I've started my "journey" with a common interface for Socketstream and Express, along with all the bells and whistles people expect from a full blown framework, everything taken from npm, of course, why reinvent the wheel? I'm just making sense of the structure, the wrappers and let's see how it goes :+1: thanks for the insights
EDIT: I'm just thorned if I should start the project using 0.4 prototype or stick with 0.3, hmmm
Hey @pocesar
Stick with 0.3 for a few more weeks. I'm working hard to get the first 0.4 preview out by the third week in April when I'll be talking at Realtime Conf EU. Until then everything is likely to be massive flux as I'm doing a lot of re-organisation and changing APIs.
Owen
so be it, thanks for everything @owenb
No prob. 0.4 is coming on well. Expect an alpha release shortly.
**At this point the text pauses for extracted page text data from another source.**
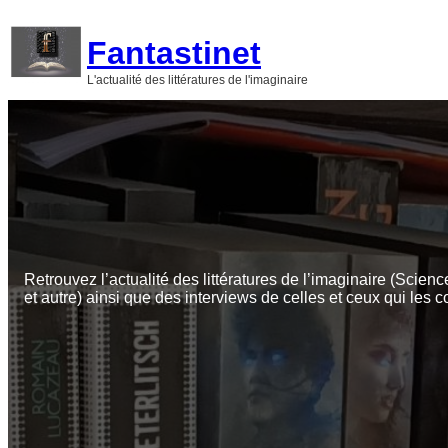
Aller
au
Fantastinet
contenu
L'actualité des littératures de l'imaginaire
Retrouvez l’actualité des littératures de l’imaginaire (Scienc
et autre) ainsi que des interviews de celles et ceux qui les c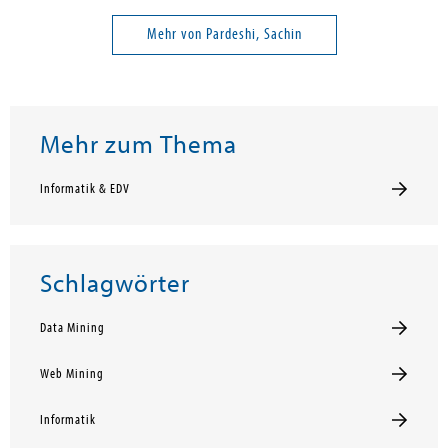
Mehr von Pardeshi, Sachin
Mehr zum Thema
Informatik & EDV
Schlagwörter
Data Mining
Web Mining
Informatik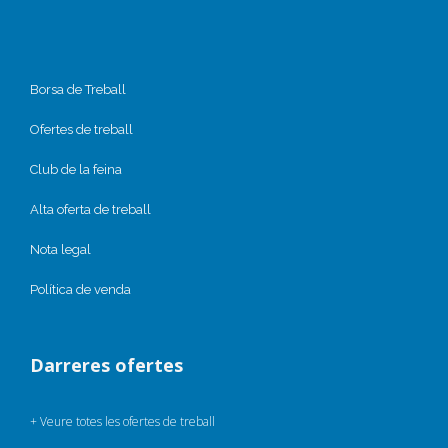
Borsa de Treball
Ofertes de treball
Club de la feina
Alta oferta de treball
Nota legal
Política de venda
Darreres ofertes
+ Veure totes les ofertes de treball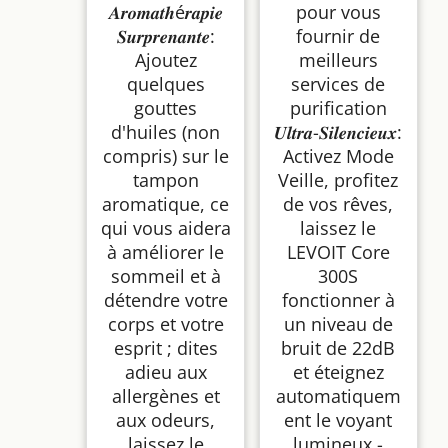
𝑨𝒓𝒐𝒎𝒂𝒕𝒉é𝒓𝒂𝒑𝒊𝒆
pour vous
𝑺𝒖𝒓𝒑𝒓𝒆𝒏𝒂𝒏𝒕𝒆:
fournir de
Ajoutez
meilleurs
quelques
services de
gouttes
purification
d'huiles (non
𝑼𝒍𝒕𝒓𝒂-𝑺𝒊𝒍𝒆𝒏𝒄𝒊𝒆𝒖𝒙:
compris) sur le
Activez Mode
tampon
Veille, profitez
aromatique, ce
de vos rêves,
qui vous aidera
laissez le
à améliorer le
LEVOIT Core
sommeil et à
300S
détendre votre
fonctionner à
corps et votre
un niveau de
esprit ; dites
bruit de 22dB
adieu aux
et éteignez
allergènes et
automatiquem
aux odeurs,
ent le voyant
laissez le
lumineux -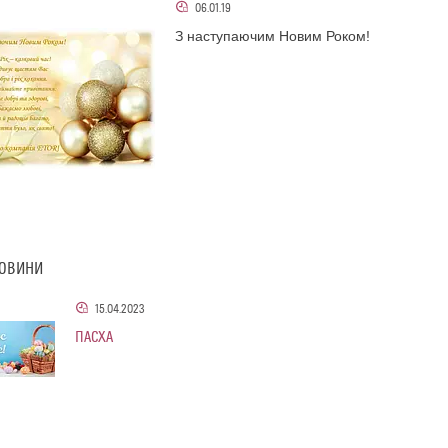
06.01.19
З наступаючим Новим Роком!
НОВИНИ
15.04.2023
ПАСХА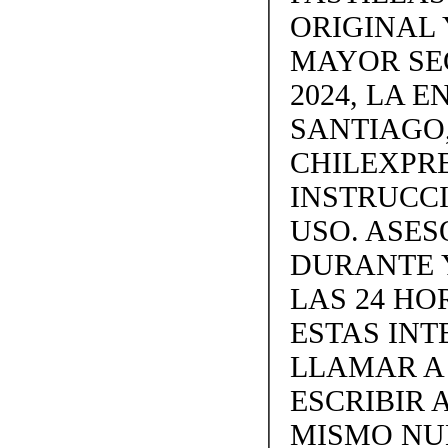
ORIGINAL 
MAYOR SE
2024, LA 
SANTIAGO,
CHILEXPRE
INSTRUCC
USO. ASES
DURANTE 
LAS 24 H
ESTAS IN
LLAMAR A +
ESCRIBIR 
MISMO NU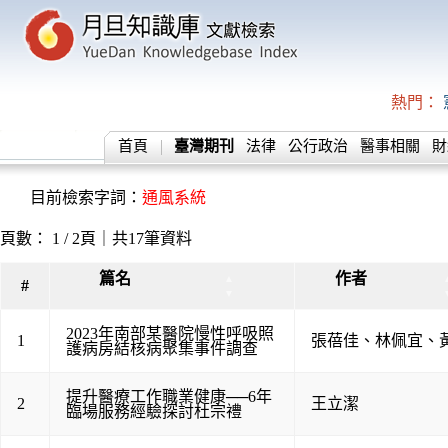
熱門：
首頁
臺灣期刊
法律
公行政治
醫事相關
財
目前檢索字詞：
通風系統
頁數： 1 / 2頁｜共17筆資料
篇名
作者
▲
#
▼
2023年南部某醫院慢性呼吸照
1
張蓓佳
、
林佩宜
、
護病房結核病聚集事件調查
提升醫療工作職業健康──6年
2
王立潔
臨場服務經驗探討杜宗禮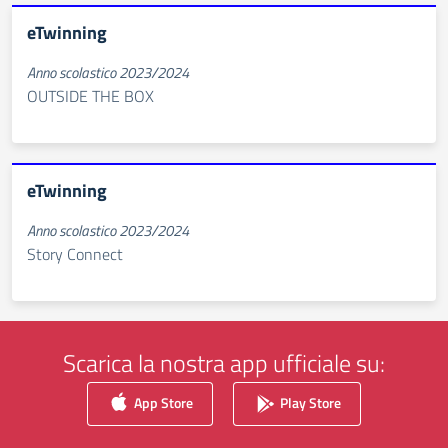
eTwinning
Anno scolastico 2023/2024
OUTSIDE THE BOX
eTwinning
Anno scolastico 2023/2024
Story Connect
Scarica la nostra app ufficiale su:
App Store
Play Store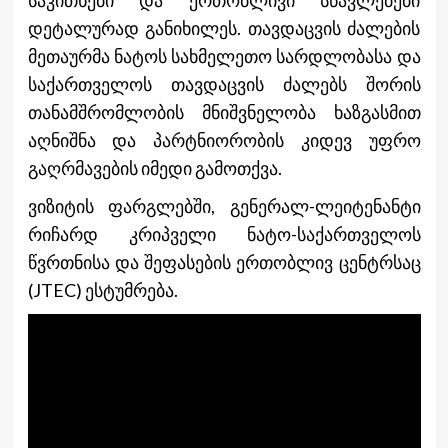
დეტალურად განიხილეს. თავდაცვის ძალების
მეთაურმა ნატოს სახმელეთო სარდლობასა და
საქართველოს თავდაცვის ძალებს შორის
თანამშრომლობის მნიშვნელობა ხაზგასმით
აღნიშნა და პარტნიორობის კიდევ უფრო
გაღრმავების იმედი გამოთქვა.
ვიზიტის ფარგლებში, გენერალ-ლეიტენანტი
რიჩარდ კრიპველი ნატო-საქართველოს
წვრთნისა და შეფასების ერთობლივ ცენტრსაც
(JTEC) ესტუმრება.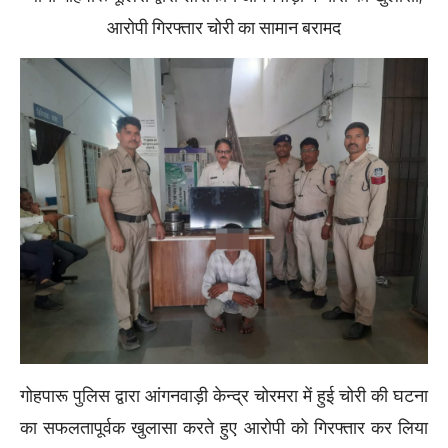
आरोपी गिरफ्तार चोरी का सामान बरामद
गोहपारू पुलिस द्वारा आंगनवाड़ी केन्द्र चोरमरा में हुई चोरी की घटना
का सफलतापूर्वक खुलासा करते हुए आरोपी को गिरफ्तार कर लिया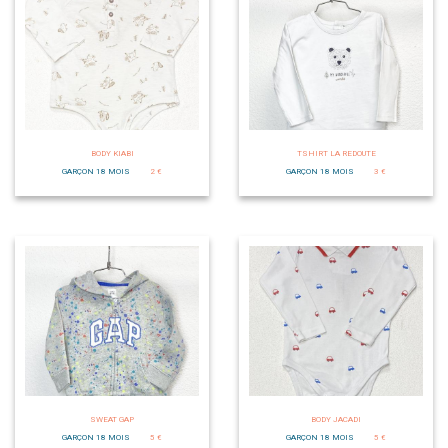
BODY KIABI
TSHIRT LA REDOUTE
GARÇON 18 MOIS
2 €
GARÇON 18 MOIS
3 €
SWEAT GAP
BODY JACADI
GARÇON 18 MOIS
5 €
GARÇON 18 MOIS
5 €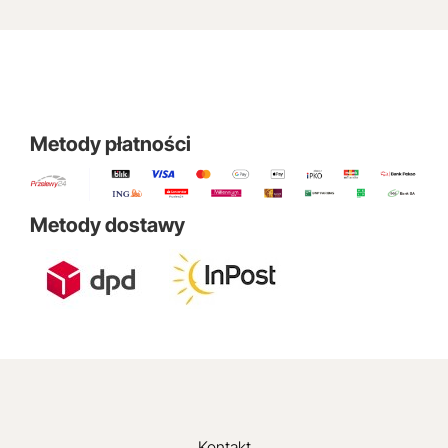
Metody płatności
Metody dostawy
Kontakt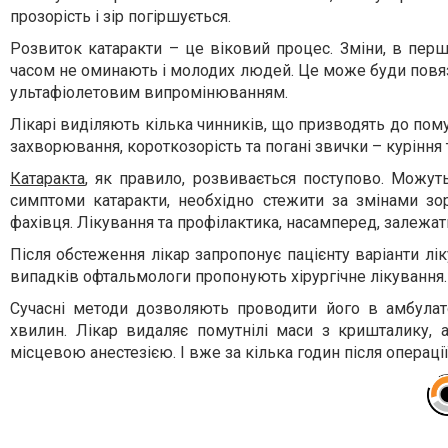
прозорість і зір погіршується.
Розвиток катаракти – це віковий процес. Зміни, в перш
часом не оминають і молодих людей. Це може буди повяз
ультафіолетовим випромінюванням.
Лікарі виділяють кілька чинників, що призводять до пому
захворювання, короткозорість та погані звички – куріння 
Катаракта
, як правило, розвивається поступово. Можут
симптоми катаракти, необхідно стежити за змінами зор
фахівця. Лікування та профілактика, насамперед, залежать
Після обстеження лікар запропонує пацієнту варіанти лі
випадків офтальмологи пропонують хірургічне лікування.
Сучасні методи дозволяють проводити його в амбулатор
хвилин. Лікар видаляє помутнілі маси з кришталику, 
місцевою анестезією. І вже за кілька годин після операц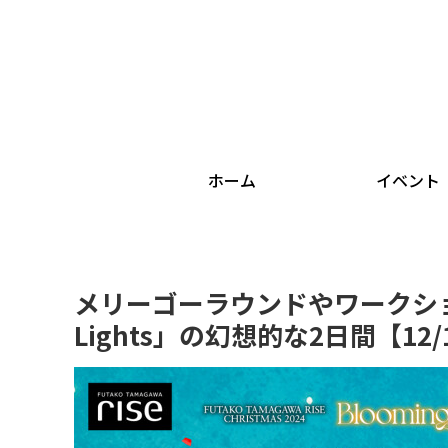
ホーム
イベント
メリーゴーラウンドやワークショッ
Lights」の幻想的な2日間【12/1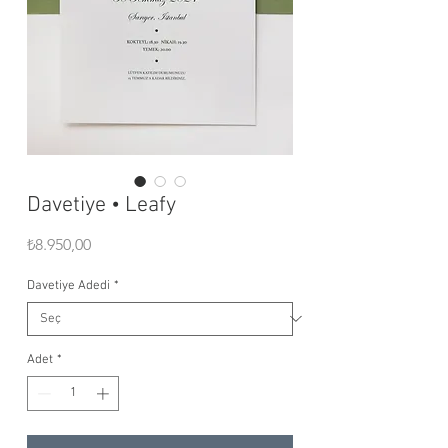
Davetiye • Leafy
Fiyat
₺8.950,00
Davetiye Adedi
*
Adet
*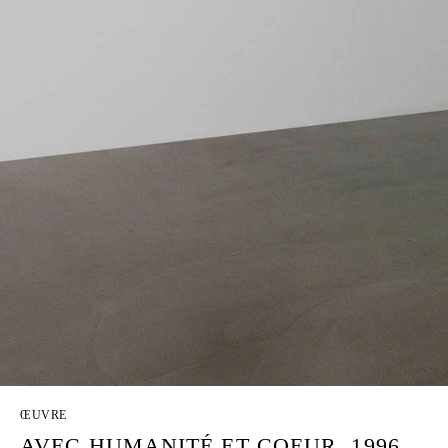
ŒUVRE
AVEC HUMANITÉ ET COEUR, 1996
Closing this now.
I come from a PHP background, been working with PHP for 11 years now, but did a lot of work using Javascript as well, so with Node.js I feel "at home". I'm also used to the MVC/MVV framework pattern that is common in PHP, and from all the frameworks and libraries out there, socketstream was the only one that really caught my interest because of the "freedom" it provides, instead of chugging down libraries, templating engines and only one type of datastore. So, since I'm just beginning my node.js and socketstream development, is it possible to build a full stack framework on top of socketstream? I mean, a fully featured site, crawlable website, that have parts that are realtime and parts that are dynamic but "static" templates, like any website made with PHP for example. I know socketstream is focused on single page apps, but if it's possible, then I'll create my own framework on top of it without any enforcements (and of course make it open source). Like it's already possible to use ember or angular for the client side, and I guess backbone as well, but using routes on both client and server is something new to me.